The soluble guanylate cyclase (sGC) stimulator vericiguat inhibits platelet activation and thrombosis.

BACKGROUND

Vericiguat, a soluble guanylate cyclase (sGC) stimulator, is used to treat chronic heart failure. Vericiguat can directly bind to the sGC in the absence of NO or stabilize the binding of NO to sGC, thereby stimulating cGMP production. Vericiguat correlates closely with the platelet activation. However, the precise effect of vericiguat on platelet activation and thrombosis in vivo remains to be elucidated.

METHODS

We investigated the effects of vericiguat on agonist-induced platelet aggregation, secretion, integrin αIIbβ3 activation, spreading, clot retraction, and thrombus formation in vivo, elucidating the underlying mechanisms. Additionally, we performed whole blood aggregometry and Microfluidic whole-blood perfusion assay to determine whether vericiguat could alleviate thrombosis.

RESULTS

Vericiguat concentration-dependently inhibited aggregation and ATP release induced by agonists both in human and mouse platelets.

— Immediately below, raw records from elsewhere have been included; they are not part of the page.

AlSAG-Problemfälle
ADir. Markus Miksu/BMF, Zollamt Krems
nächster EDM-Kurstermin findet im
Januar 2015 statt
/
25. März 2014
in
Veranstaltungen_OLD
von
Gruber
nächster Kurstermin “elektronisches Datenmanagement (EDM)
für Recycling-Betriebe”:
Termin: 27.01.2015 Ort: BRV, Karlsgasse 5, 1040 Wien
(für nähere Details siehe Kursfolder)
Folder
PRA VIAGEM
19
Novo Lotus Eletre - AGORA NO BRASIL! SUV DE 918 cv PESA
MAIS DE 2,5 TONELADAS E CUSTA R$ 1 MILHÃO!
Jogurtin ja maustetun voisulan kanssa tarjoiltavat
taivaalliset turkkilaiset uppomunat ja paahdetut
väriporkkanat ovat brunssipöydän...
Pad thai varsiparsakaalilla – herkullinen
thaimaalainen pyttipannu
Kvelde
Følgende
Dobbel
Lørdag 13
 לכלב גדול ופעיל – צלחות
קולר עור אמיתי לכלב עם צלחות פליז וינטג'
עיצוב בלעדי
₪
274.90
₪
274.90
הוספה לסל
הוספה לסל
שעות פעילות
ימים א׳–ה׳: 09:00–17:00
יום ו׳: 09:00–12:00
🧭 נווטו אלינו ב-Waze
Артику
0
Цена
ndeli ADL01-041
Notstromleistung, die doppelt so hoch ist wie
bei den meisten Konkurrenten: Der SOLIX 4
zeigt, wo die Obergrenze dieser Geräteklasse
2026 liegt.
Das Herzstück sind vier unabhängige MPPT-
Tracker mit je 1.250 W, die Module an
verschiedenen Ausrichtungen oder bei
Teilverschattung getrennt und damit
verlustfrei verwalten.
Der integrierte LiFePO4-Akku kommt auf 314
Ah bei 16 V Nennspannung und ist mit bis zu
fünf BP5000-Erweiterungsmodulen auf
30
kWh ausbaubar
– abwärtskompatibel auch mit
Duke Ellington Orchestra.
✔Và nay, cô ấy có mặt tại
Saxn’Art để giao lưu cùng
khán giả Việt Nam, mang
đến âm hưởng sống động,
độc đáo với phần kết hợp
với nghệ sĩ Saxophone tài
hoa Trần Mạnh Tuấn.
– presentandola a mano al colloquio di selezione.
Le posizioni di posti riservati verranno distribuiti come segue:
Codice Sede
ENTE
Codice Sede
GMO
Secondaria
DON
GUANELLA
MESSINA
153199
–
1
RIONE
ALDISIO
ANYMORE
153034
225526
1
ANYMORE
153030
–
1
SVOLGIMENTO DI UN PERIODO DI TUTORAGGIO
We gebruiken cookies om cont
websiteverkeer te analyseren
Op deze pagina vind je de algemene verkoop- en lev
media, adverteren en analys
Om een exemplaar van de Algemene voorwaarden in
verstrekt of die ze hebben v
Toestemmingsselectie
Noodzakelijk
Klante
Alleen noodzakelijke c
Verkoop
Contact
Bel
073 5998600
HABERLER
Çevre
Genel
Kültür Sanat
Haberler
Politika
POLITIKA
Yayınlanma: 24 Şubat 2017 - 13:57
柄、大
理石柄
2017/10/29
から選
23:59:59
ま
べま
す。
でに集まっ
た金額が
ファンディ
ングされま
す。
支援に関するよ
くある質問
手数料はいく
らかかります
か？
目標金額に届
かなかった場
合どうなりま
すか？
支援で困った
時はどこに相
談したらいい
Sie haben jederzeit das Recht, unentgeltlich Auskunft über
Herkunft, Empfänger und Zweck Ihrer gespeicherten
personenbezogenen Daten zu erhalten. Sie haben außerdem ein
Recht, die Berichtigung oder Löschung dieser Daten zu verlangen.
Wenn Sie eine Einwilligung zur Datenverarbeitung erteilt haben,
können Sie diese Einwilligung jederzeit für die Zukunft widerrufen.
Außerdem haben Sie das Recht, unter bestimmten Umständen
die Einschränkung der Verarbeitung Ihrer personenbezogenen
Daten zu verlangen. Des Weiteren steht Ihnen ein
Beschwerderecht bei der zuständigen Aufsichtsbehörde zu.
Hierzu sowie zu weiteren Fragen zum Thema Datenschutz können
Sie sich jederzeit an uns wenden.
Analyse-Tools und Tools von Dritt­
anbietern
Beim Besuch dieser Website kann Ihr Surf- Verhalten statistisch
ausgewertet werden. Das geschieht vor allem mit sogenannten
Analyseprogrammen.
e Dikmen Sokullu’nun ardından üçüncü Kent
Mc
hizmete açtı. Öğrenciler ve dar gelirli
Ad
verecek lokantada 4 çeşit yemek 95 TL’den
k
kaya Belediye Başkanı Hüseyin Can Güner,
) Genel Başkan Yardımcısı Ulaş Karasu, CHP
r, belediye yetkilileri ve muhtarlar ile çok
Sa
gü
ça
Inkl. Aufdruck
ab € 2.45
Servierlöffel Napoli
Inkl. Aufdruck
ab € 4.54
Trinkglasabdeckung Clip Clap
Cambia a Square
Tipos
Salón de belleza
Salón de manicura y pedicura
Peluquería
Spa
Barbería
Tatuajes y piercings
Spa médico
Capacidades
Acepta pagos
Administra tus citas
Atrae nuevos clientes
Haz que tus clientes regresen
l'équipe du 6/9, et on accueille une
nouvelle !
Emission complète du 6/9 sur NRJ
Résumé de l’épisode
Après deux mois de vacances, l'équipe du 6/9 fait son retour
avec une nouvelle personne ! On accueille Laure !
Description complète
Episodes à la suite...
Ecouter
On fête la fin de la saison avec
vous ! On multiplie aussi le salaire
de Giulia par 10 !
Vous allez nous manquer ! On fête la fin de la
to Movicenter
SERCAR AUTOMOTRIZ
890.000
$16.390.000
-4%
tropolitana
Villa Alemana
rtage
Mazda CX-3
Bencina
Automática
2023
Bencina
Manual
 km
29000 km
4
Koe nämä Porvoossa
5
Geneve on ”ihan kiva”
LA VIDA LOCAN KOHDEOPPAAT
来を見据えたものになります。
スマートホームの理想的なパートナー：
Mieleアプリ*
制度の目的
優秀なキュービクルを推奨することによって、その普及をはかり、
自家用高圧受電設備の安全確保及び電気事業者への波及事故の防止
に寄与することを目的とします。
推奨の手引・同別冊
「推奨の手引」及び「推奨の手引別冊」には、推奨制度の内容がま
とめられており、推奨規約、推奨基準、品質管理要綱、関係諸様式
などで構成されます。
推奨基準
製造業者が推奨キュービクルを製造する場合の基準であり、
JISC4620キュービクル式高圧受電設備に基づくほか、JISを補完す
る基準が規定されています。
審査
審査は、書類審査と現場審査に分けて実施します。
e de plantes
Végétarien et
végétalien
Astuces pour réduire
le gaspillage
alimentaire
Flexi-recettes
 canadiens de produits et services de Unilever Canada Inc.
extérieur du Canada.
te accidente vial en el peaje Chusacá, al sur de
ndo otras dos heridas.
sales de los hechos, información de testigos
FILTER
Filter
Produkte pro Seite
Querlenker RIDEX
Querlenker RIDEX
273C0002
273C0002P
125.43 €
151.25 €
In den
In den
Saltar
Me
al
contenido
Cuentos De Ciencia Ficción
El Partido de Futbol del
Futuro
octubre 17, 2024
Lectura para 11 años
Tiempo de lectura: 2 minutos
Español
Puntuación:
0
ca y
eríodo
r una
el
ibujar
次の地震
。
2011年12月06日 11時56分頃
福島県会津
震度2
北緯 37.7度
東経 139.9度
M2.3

P-selection expression, integrin αIIbβ3 activation, spreading, and clot retraction induced by thrombin were all inhibited by vericiguat. Mechanistically, vericiguat bound to the sGC in platelets, avtivating the cGMP/PKG signaling pathway to inhibit the platelet. Vericiguat also inhibited the FeCl-injured thrombus formation in mesenteric arterioles in wild-type (WT) mice and pulmonary vascular thrombi after constructing the pulmonary embolism model. Oral administration of vericiguat for 2 weeks attenuated thromboembolism in brain, too.

CONCLUSION

Vericiguat directly inhibits platelet activation and thrombosis in vivo by binding to the sGC and activating cGMP/PKG pathway. In addition to the treatment for chronic heart failure, it may have therapeutic advantages in treating thrombotic diseases.